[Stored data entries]
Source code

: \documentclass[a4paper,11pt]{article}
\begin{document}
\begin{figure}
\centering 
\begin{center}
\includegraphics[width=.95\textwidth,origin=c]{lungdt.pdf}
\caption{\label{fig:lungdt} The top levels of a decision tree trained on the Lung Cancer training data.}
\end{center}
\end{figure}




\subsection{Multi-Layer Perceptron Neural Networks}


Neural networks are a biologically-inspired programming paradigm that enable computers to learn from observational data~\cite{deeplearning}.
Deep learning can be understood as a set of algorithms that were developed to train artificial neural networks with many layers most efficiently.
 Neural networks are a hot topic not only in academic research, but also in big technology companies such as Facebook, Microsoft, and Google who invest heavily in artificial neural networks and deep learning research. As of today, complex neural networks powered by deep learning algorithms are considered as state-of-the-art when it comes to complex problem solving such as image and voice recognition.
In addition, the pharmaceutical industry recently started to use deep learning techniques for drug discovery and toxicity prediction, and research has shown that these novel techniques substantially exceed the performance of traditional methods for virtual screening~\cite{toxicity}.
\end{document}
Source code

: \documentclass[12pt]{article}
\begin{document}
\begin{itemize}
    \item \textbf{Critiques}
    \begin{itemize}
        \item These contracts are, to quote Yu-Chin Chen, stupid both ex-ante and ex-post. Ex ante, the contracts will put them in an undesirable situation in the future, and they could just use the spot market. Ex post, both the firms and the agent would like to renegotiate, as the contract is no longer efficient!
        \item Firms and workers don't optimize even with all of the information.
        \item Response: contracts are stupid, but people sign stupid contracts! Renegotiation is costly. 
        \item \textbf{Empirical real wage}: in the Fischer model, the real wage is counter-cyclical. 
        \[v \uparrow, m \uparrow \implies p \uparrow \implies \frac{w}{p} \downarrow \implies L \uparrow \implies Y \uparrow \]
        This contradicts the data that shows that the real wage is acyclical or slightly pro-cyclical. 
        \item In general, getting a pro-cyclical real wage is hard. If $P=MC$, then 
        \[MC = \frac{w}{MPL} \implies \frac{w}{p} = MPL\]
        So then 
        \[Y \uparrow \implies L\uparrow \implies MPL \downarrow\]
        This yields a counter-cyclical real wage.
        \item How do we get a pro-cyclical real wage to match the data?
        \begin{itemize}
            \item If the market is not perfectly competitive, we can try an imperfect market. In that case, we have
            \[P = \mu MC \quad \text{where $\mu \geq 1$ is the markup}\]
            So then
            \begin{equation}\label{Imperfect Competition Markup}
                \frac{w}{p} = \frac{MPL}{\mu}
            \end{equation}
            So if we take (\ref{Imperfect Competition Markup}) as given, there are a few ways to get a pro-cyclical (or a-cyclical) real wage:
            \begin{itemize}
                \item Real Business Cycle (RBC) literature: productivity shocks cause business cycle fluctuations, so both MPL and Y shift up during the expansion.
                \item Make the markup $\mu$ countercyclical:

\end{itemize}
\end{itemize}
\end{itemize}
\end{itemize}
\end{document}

• **WORK TO COMPLETE**
All lines of the data are to be repeated exactly as they stand.

• **EXERCISE SOLUTION**
Source code

: \documentclass[a4paper,11pt]{article}
\begin{document}
\begin{figure}
\centering 
\begin{center}
\includegraphics[width=.95\textwidth,origin=c]{lungdt.pdf}
\caption{\label{fig:lungdt} The top levels of a decision tree trained on the Lung Cancer training data.}
\end{center}
\end{figure}




\subsection{Multi-Layer Perceptron Neural Networks}


Neural networks are a biologically-inspired programming paradigm that enable computers to learn from observational data~\cite{deeplearning}.
Deep learning can be understood as a set of algorithms that were developed to train artificial neural networks with many layers most efficiently.
 Neural networks are a hot topic not only in academic research, but also in big technology companies such as Facebook, Microsoft, and Google who invest heavily in artificial neural networks and deep learning research. As of today, complex neural networks powered by deep learning algorithms are considered as state-of-the-art when it comes to complex problem solving such as image and voice recognition.
In addition, the pharmaceutical industry recently started to use deep learning techniques for drug discovery and toxicity prediction, and research has shown that these novel techniques substantially exceed the performance of traditional methods for virtual screening~\cite{toxicity}.
\end{document}
Source code

: \documentclass[12pt]{article}
\begin{document}
\begin{itemize}
    \item \textbf{Critiques}
    \begin{itemize}
        \item These contracts are, to quote Yu-Chin Chen, stupid both ex-ante and ex-post. Ex ante, the contracts will put them in an undesirable situation in the future, and they could just use the spot market. Ex post, both the firms and the agent would like to renegotiate, as the contract is no longer efficient!
        \item Firms and workers don't optimize even with all of the information.
        \item Response: contracts are stupid, but people sign stupid contracts! Renegotiation is costly. 
        \item \textbf{Empirical real wage}: in the Fischer model, the real wage is counter-cyclical. 
        \[v \uparrow, m \uparrow \implies p \uparrow \implies \frac{w}{p} \downarrow \implies L \uparrow \implies Y \uparrow \]
        This contradicts the data that shows that the real wage is acyclical or slightly pro-cyclical. 
        \item In general, getting a pro-cyclical real wage is hard. If $P=MC$, then 
        \[MC = \frac{w}{MPL} \implies \frac{w}{p} = MPL\]
        So then 
        \[Y \uparrow \implies L\uparrow \implies MPL \downarrow\]
        This yields a counter-cyclical real wage.
        \item How do we get a pro-cyclical real wage to match the data?
        \begin{itemize}
            \item If the market is not perfectly competitive, we can try an imperfect market. In that case, we have
            \[P = \mu MC \quad \text{where $\mu \geq 1$ is the markup}\]
            So then
            \begin{equation}\label{Imperfect Competition Markup}
                \frac{w}{p} = \frac{MPL}{\mu}
            \end{equation}
            So if we take (\ref{Imperfect Competition Markup}) as given, there are a few ways to get a pro-cyclical (or a-cyclical) real wage:
            \begin{itemize}
                \item Real Business Cycle (RBC) literature: productivity shocks cause business cycle fluctuations, so both MPL and Y shift up during the expansion.
                \item Make the markup $\mu$ countercyclical:

\end{itemize}
\end{itemize}
\end{itemize}
\end{itemize}
\end{document}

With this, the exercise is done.